*Assignment 1:* According to the passage comparing US death rates in 2020 and 1918, by what percentage did the number of American deaths rise in 1918?
*Assignment 2:* Please say whether each statement agrees with the passage comparing US death rates in 2020 and 1918, and quote the deciding words: (a) Final figures for 2020 are already available. (b) The increase in the death rate in both years was close to 12%. (c) The 3.2 million estimate of US deaths in 2020 is described as conservative.
*Assignment 3:* Extend the passage comparing US death rates in 2020 and 1918, picking up after its final sentence.

━━ Extract provided ━━

We will not have the final figures for 2020 for some time.  But even accepting the conservative estimate of 3.2 million deaths in the US in 2020, the percentage increase in the number of deaths in the US per 100,000 of population was about the same as (and indeed very slightly higher than) in 1918, the year of the Spanish Flu.  In both years, the increase in the death rate was close to 12%.

I was surprised that the increase in the death rate this year was anywhere close to what it was during the Spanish Flu.  It is truly astounding.  But it is especially surprising given that, as the AP article cites, the number of deaths of Americans in 1918 rose by 46%.  How can that be consistent with the 12% increase in the death rates?  There are several factors that account for this.

━━━
━━ Dataset content ━━

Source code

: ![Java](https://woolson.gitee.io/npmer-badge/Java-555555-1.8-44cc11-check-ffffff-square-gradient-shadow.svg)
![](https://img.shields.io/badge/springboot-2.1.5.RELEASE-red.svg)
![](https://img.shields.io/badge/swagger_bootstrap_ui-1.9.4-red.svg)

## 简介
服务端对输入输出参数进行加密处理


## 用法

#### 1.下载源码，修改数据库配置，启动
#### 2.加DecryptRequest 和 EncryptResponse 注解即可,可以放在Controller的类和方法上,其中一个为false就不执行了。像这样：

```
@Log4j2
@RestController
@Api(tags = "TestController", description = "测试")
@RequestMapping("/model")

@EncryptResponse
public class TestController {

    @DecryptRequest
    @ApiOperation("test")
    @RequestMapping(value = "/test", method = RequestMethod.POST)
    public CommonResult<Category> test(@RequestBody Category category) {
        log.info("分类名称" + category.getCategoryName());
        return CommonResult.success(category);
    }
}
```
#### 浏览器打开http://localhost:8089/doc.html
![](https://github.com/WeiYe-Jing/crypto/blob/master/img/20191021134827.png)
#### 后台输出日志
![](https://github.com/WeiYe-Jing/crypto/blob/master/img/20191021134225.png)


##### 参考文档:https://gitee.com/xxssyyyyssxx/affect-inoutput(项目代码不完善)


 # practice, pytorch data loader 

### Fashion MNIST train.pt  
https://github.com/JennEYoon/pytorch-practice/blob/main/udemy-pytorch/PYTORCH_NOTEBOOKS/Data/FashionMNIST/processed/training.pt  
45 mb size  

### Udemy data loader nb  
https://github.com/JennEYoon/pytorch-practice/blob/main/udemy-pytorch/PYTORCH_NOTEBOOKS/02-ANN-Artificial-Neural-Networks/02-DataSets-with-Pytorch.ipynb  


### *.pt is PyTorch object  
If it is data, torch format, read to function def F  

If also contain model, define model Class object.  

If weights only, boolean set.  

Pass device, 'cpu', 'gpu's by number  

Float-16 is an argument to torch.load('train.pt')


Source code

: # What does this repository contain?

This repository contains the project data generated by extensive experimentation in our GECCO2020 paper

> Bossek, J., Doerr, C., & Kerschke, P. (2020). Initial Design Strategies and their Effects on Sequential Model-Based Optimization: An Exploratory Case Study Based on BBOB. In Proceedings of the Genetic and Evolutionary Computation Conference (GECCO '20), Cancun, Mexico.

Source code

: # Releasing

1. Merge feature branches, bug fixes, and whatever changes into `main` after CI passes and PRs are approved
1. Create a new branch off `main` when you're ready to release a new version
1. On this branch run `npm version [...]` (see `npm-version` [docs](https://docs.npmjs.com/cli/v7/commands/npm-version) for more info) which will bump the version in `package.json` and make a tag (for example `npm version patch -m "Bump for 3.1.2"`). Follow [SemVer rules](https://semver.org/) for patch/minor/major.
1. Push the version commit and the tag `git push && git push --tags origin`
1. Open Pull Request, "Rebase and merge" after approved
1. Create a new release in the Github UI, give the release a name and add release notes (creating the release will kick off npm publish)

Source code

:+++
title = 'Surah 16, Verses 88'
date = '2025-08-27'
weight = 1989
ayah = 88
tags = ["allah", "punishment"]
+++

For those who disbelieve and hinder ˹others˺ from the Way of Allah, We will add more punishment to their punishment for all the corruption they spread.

━━━

*Output 1:* 46%

*Output 2:*
(a) No: "We will not have the final figures for 2020 for some time."
(b) Yes: "In both years, the increase in the death rate was close to 12%."
(c) Yes: "the conservative estimate of 3.2 million deaths in the US in 2020"

*Output 3:*
To start, the increase (using another CDC table) was from 981,239 deaths in 1917 to 1,430,079 in 1918, or an increase of 448,840 (or 45.7%).  But note that a footnote to that CDC table indicates that these figures include military deaths in World War I.  This differs from the practice in later years, where military deaths are excluded.   World War I military deaths totalled 116,516 (according to official Department of Veterans Affairs figures), and almost all came in 2018.  While some share of these were due to soldiers dying from the Spanish Flu, I do not have figures for what those might have been.  Leaving that aside, the increase in non-military deaths in 1918 would have been close to 34%, and adjusting for US population growth in those years the increase in the death rate would have been 32%.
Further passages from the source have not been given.